I don’t know why I keep coming back to her. It was Simon, after all, who set this all in motion, his crime five years ago that made everything at the villa necessary for them. Maybe women always seem worse when they turn nasty because we expect better of them, though that is clearly stupid. The papers called her Lady Macbeth, a lazy and inaccurate reference, but I sort of understood it, particularly when I learned that the first time I had been visited by the monster in my cell, it hadn’t been Simon under the scuba gear, it had been her. They traded off. Like they were sharing chores.

Was that love? The willingness to do absolutely anything for each other? To imprison, torture, kill to keep their perfect and exclusive bubble intact?

The idea bothered me. It didn’t seem like love, but I watch the parents in the park with their kids, the obsessive care and attention that feels so proprietary, so consuming, the families so ready to circle the wagons and point their guns and knives at whoever is outside the limits of their love, and I’m not so sure. Strange that love can turn so poisonous, so corrosively selfish. I think of the Goya painting, the wild-eyed Cronus devouring his child, and I see the mad hunger I glimpsed in Melissa as she squatted over Marcus with the hose.

It’s hard to remember her now as she was when we first met, when she and Simon seemed so gloriously unblemished, and I can’t do it without delving back through old photographs. There, in those first days of the 1999 we promised to celebrate, I see captured not so much who they were, but how we saw them, and each untainted image is full of light and energy and laughter, a joy so unconscious and complete that it brings tears to my eyes. I don’t hate Simon and Melissa for what they did to me. I hate them more for what they did to a Greek family they thought beneath them. I hate them for what they showed the world to be.

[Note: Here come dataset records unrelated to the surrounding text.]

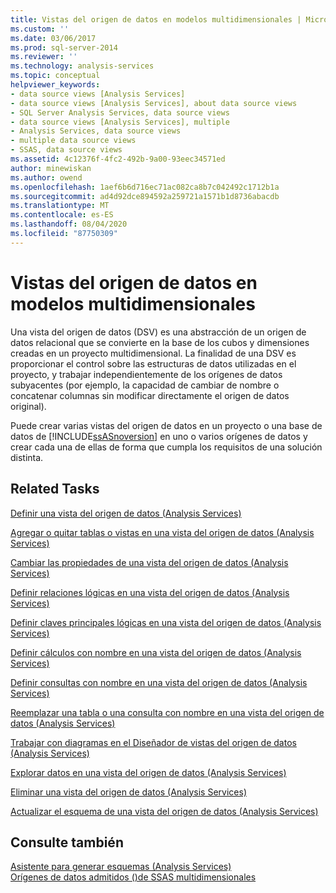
 ```yaml
---
title: Vistas del origen de datos en modelos multidimensionales | Microsoft Docs
ms.custom: ''
ms.date: 03/06/2017
ms.prod: sql-server-2014
ms.reviewer: ''
ms.technology: analysis-services
ms.topic: conceptual
helpviewer_keywords:
- data source views [Analysis Services]
- data source views [Analysis Services], about data source views
- SQL Server Analysis Services, data source views
- data source views [Analysis Services], multiple
- Analysis Services, data source views
- multiple data source views
- SSAS, data source views
ms.assetid: 4c12376f-4fc2-492b-9a00-93eec34571ed
author: minewiskan
ms.author: owend
ms.openlocfilehash: 1aef6b6d716ec71ac082ca8b7c042492c1712b1a
ms.sourcegitcommit: ad4d92dce894592a259721a1571b1d8736abacdb
ms.translationtype: MT
ms.contentlocale: es-ES
ms.lasthandoff: 08/04/2020
ms.locfileid: "87750309"
---
```

# <a name="data-source-views-in-multidimensional-models"></a>Vistas del origen de datos en modelos multidimensionales
  Una vista del origen de datos (DSV) es una abstracción de un origen de datos relacional que se convierte en la base de los cubos y dimensiones creadas en un proyecto multidimensional. La finalidad de una DSV es proporcionar el control sobre las estructuras de datos utilizadas en el proyecto, y trabajar independientemente de los orígenes de datos subyacentes (por ejemplo, la capacidad de cambiar de nombre o concatenar columnas sin modificar directamente el origen de datos original).  
  
 Puede crear varias vistas del origen de datos en un proyecto o una base de datos de [!INCLUDE[ssASnoversion](../../includes/ssasnoversion-md.md)] en uno o varios orígenes de datos y crear cada una de ellas de forma que cumpla los requisitos de una solución distinta.  
  
## <a name="related-tasks"></a>Related Tasks  
 [Definir una vista del origen de datos &#40;Analysis Services&#41;](defining-a-data-source-view-analysis-services.md)  
  
 [Agregar o quitar tablas o vistas en una vista del origen de datos &#40;Analysis Services&#41;](adding-or-removing-tables-or-views-in-a-data-source-view-analysis-services.md)  
  
 [Cambiar las propiedades de una vista del origen de datos &#40;Analysis Services&#41;](change-properties-in-a-data-source-view-analysis-services.md)  
  
 [Definir relaciones lógicas en una vista del origen de datos &#40;Analysis Services&#41;](define-logical-relationships-in-a-data-source-view-analysis-services.md)  
  
 [Definir claves principales lógicas en una vista del origen de datos &#40;Analysis Services&#41;](define-logical-primary-keys-in-a-data-source-view-analysis-services.md)  
  
 [Definir cálculos con nombre en una vista del origen de datos &#40;Analysis Services&#41;](define-named-calculations-in-a-data-source-view-analysis-services.md)  
  
 [Definir consultas con nombre en una vista del origen de datos &#40;Analysis Services&#41;](define-named-queries-in-a-data-source-view-analysis-services.md)  
  
 [Reemplazar una tabla o una consulta con nombre en una vista del origen de datos &#40;Analysis Services&#41;](replace-a-table-or-a-named-query-in-a-data-source-view-analysis-services.md)  
  
 [Trabajar con diagramas en el Diseñador de vistas del origen de datos &#40;Analysis Services&#41;](work-with-diagrams-in-data-source-view-designer-analysis-services.md)  
  
 [Explorar datos en una vista del origen de datos &#40;Analysis Services&#41;](explore-data-in-a-data-source-view-analysis-services.md)  
  
 [Eliminar una vista del origen de datos &#40;Analysis Services&#41;](delete-a-data-source-view-analysis-services.md)  
  
 [Actualizar el esquema de una vista del origen de datos &#40;Analysis Services&#41;](refresh-the-schema-in-a-data-source-view-analysis-services.md)  
  
## <a name="see-also"></a>Consulte también  
 [Asistente para generar esquemas &#40;Analysis Services&#41;](schema-generation-wizard-analysis-services.md)   
 [Orígenes de datos admitidos &#40;&#41;de SSAS multidimensionales](supported-data-sources-ssas-multidimensional.md)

But that is unhelpful. Whatever the world is, I still have to live in it. We all do. Maybe that’s the truth at the heart of the labyrinth myth—that we’re wandering, lost, always trying to stay one step ahead of our personal monsters, always ready, sword in hand, spooling out Ariadne’s thread in the hope that one day we will make it out in one piece.





Chapter Thirty-Nine

The trial lasted weeks, but we didn’t have to be there the whole time. Marcus was grilled for withholding his suspicions, but in light of his cooperation with the police, he wasn’t charged. His tip about the Jet Ski turned up other witnesses who had seen Simon in the snorkeling area that day, and though no smoking gun came to light—the Jet Ski itself having been cleaned and repaired too many times to retain any blood or similar evidence so long after the crime—the circumstantial case was very strong. Add to it what Melissa had drunkenly confided to Gretchen the night they met for the first time since their school days, and I was surprised it took as long as it did.